According to classifications by the US patent office, the latest innovations in the field of technology does not come from digging deeper and deeper into a field of study. Instead, most of the innovations come from teams that include individuals that have worked across several different technologies.
One thing is evident from sheer observation. If the requirement is to connect the dots across multiple fields, an individual with a broader knowledge will perform much better compared to a group of different individuals with specialized knowledge working together. Why? We always can make better, effective, and faster connections within ourselves than when it is among a group of people. It takes only seconds to run tens of different combinations that a problem can be solved within ourselves. The same task might take hours when given to a group.
Unfortunately, we create only a fewer number of such broader people right now. The systems are not supporting the cause. Mainly because such people are slower to catch up, and the effectiveness takes time.

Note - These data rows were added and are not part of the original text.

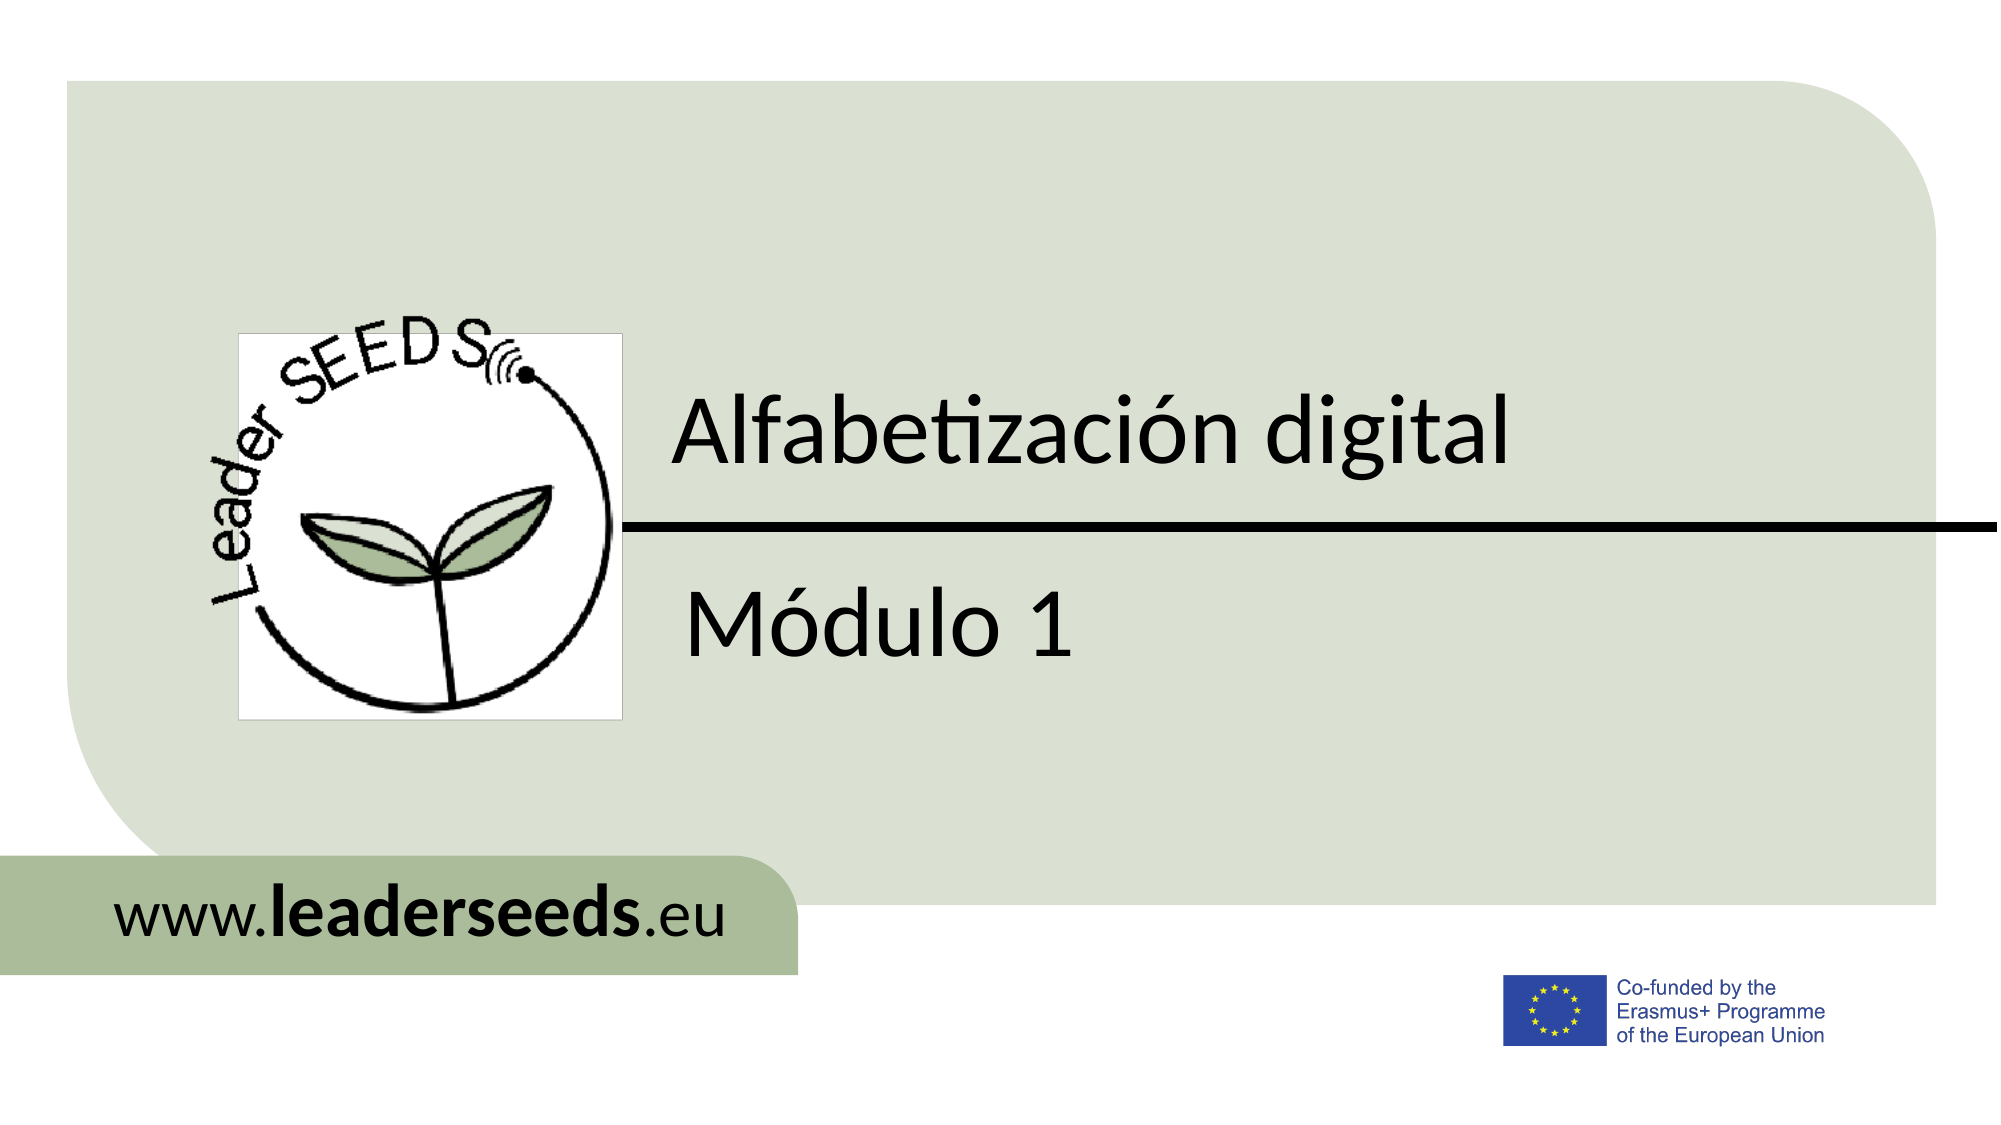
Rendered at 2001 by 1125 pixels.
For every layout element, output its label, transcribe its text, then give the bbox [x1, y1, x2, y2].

text_box Módulo 1 [668, 562, 1951, 704]
list www.leaderseeds.eu [98, 852, 926, 971]
picture [154, 266, 647, 750]
list Alfabetización digital [656, 370, 1939, 512]
picture [1503, 975, 1831, 1051]
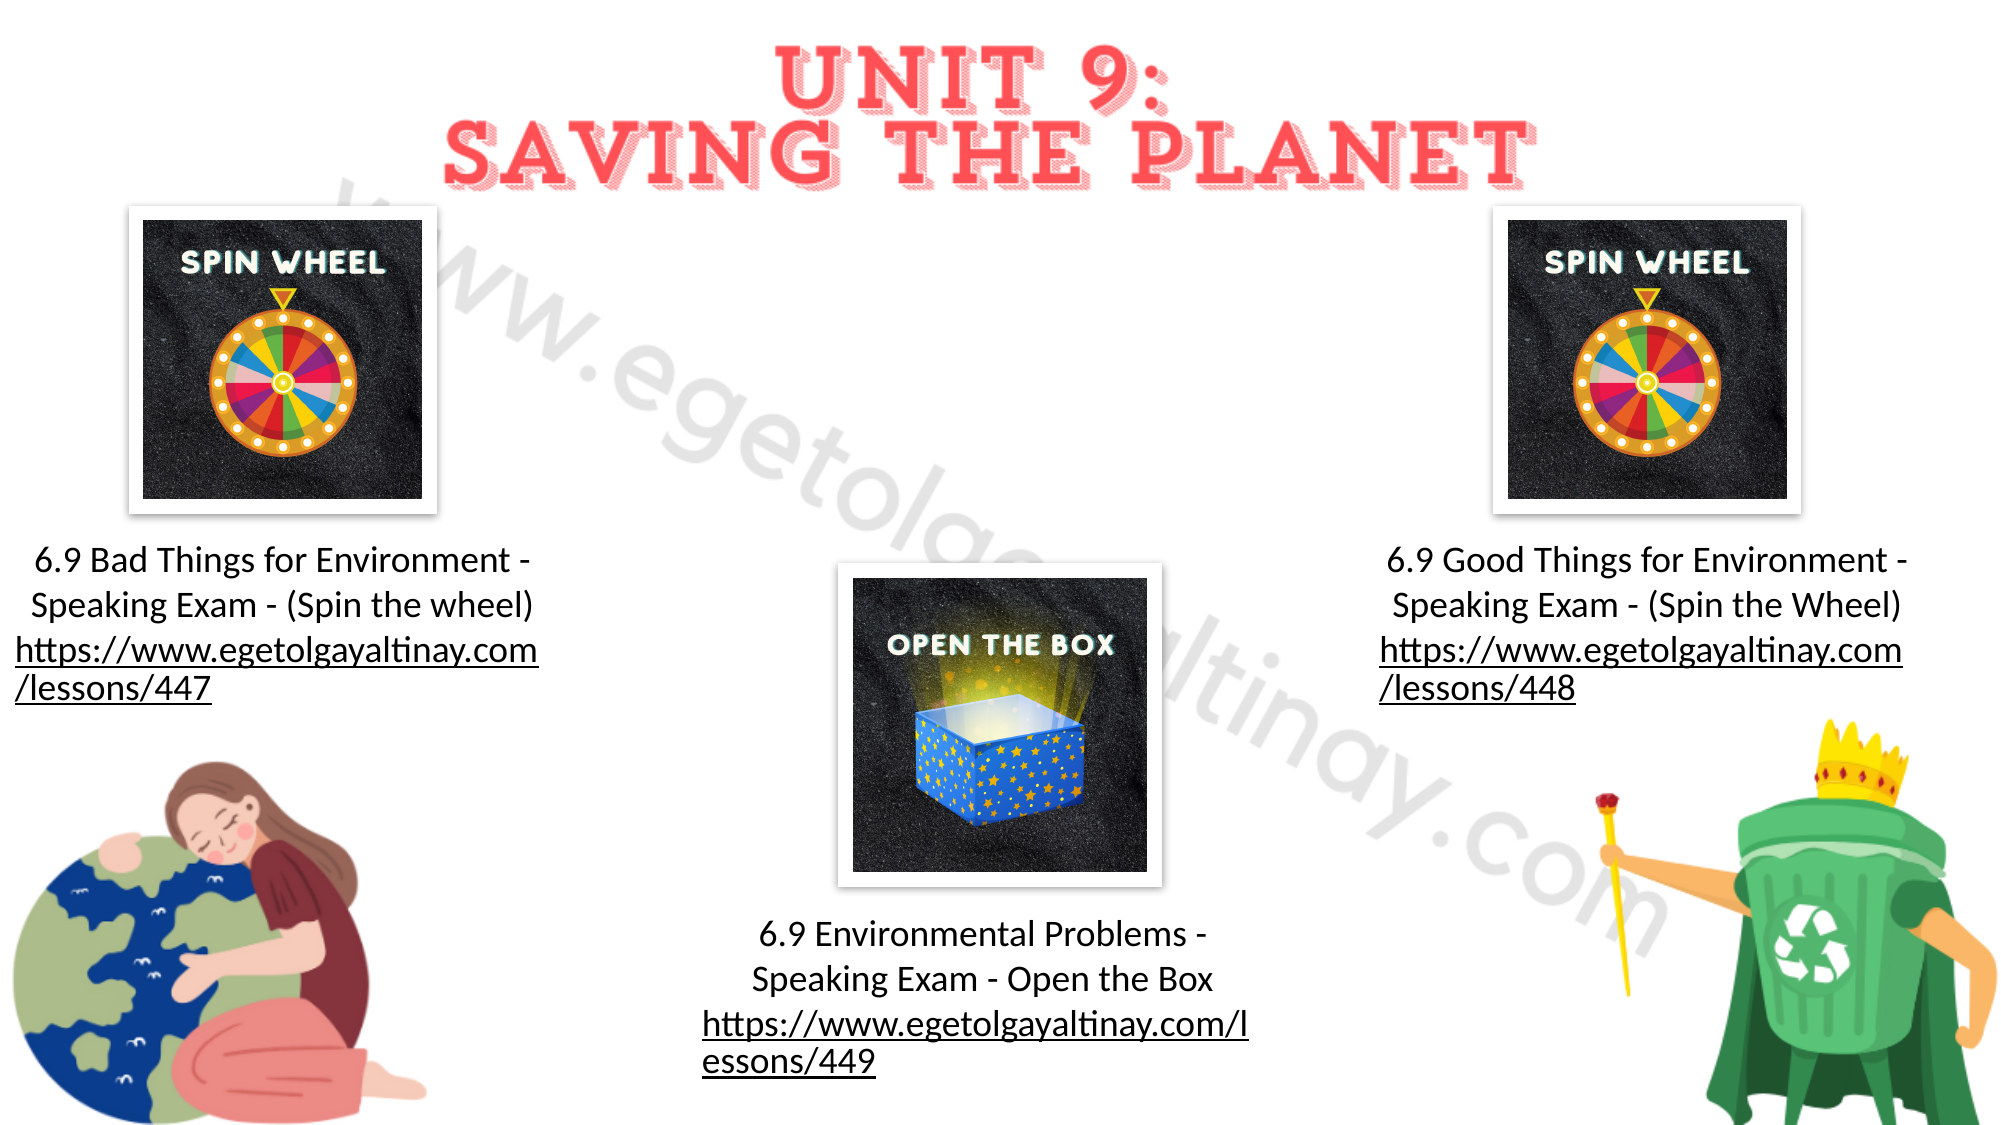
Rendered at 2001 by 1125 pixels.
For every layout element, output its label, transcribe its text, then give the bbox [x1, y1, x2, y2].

text_box 6.9 Bad Things for Environment - Speaking Exam - (Spin the wheel) https://www.egetolgayaltinay.com/lessons/447 [0, 528, 566, 723]
text_box 6.9 Good Things for Environment - Speaking Exam - (Spin the Wheel) https://www.egetolgayaltinay.com/lessons/448 [1364, 528, 1931, 723]
picture [0, 0, 2001, 1125]
text_box 6.9 Environmental Problems - Speaking Exam - Open the Box https://www.egetolgayaltinay.com/lessons/449 [687, 901, 1279, 1097]
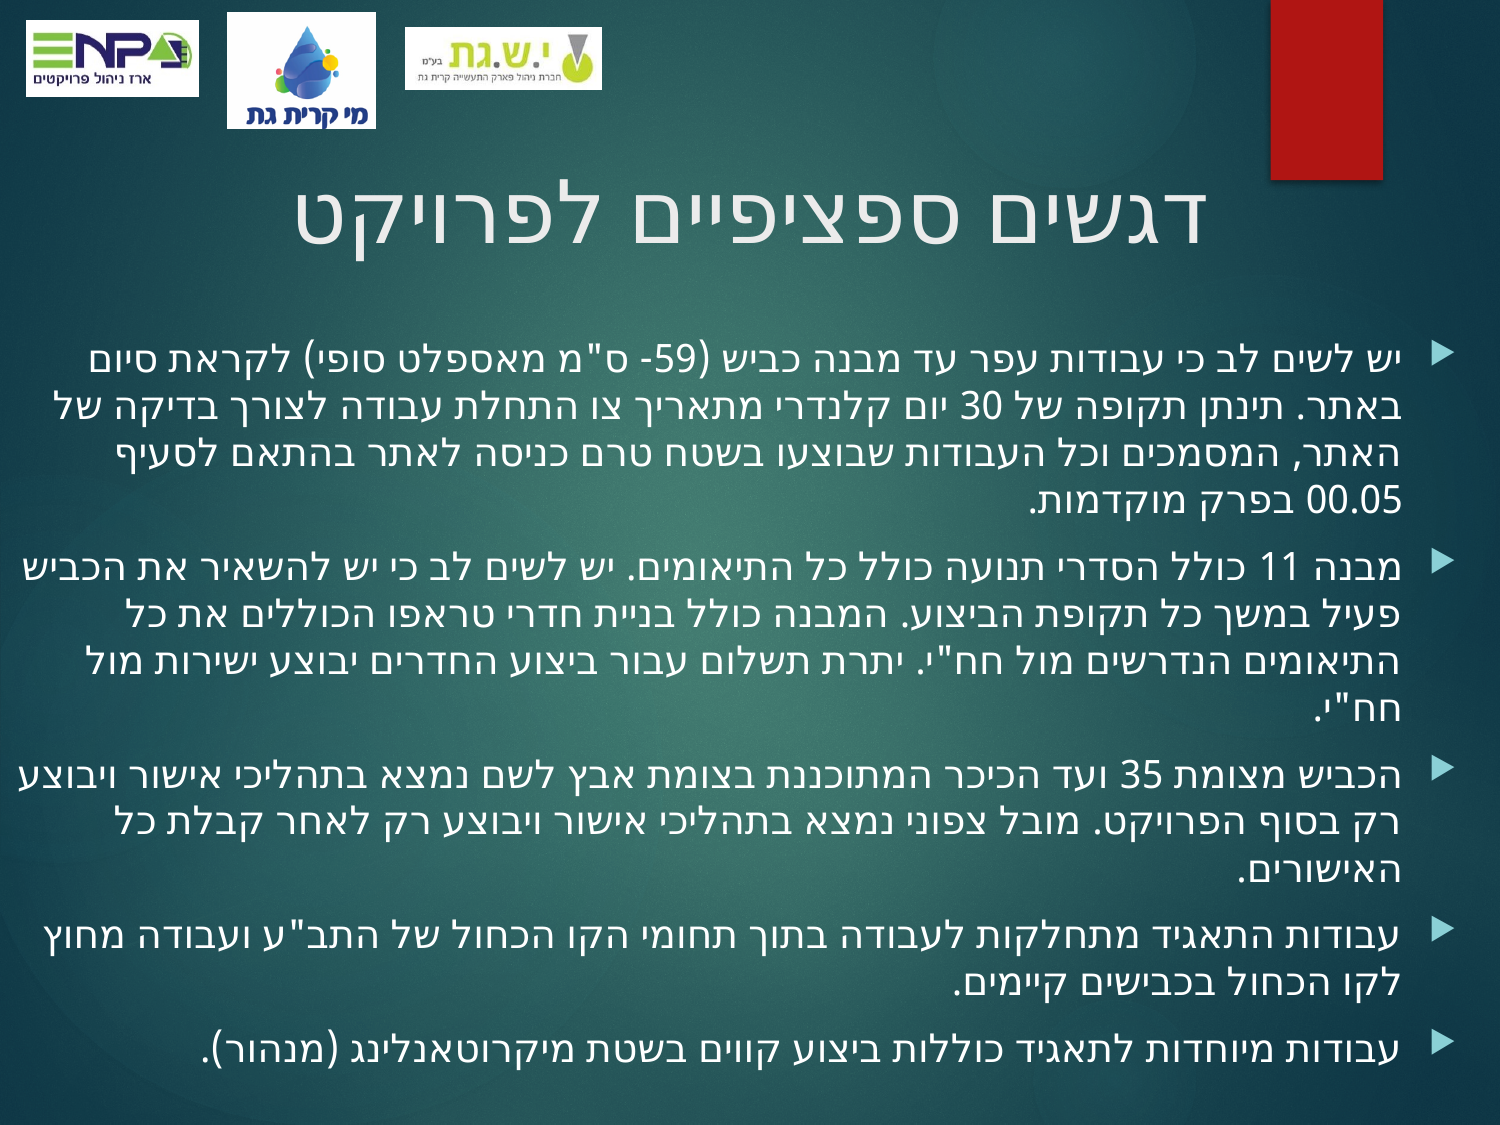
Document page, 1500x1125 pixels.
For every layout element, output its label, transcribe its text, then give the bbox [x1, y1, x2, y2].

There is no way to intensify such behavior in the current system.
Therefore we short circuit the process that Bill Gates talked about, which I mentioned above. We see specialization as the only way forward to a bright future. If that is the case, it only makes sense to stop plying around and get on to whatever the field you stumble upon and stick with it. It surely will improve your grit. But what good can a bunch of gritty, hyper-specialized senseless people bring to this world?
Specializing as early as possible is basically the new trend. It certainly has its benefits. However, rushing into a field because of it and desperately holding on is not right. You need to go through different phases in life to know what is right for you.
On the other hand, specialization is not the ultimate key to success. The world is getting complicated by the second. We now need people who can connect the dots, more than the people who keep looking digging.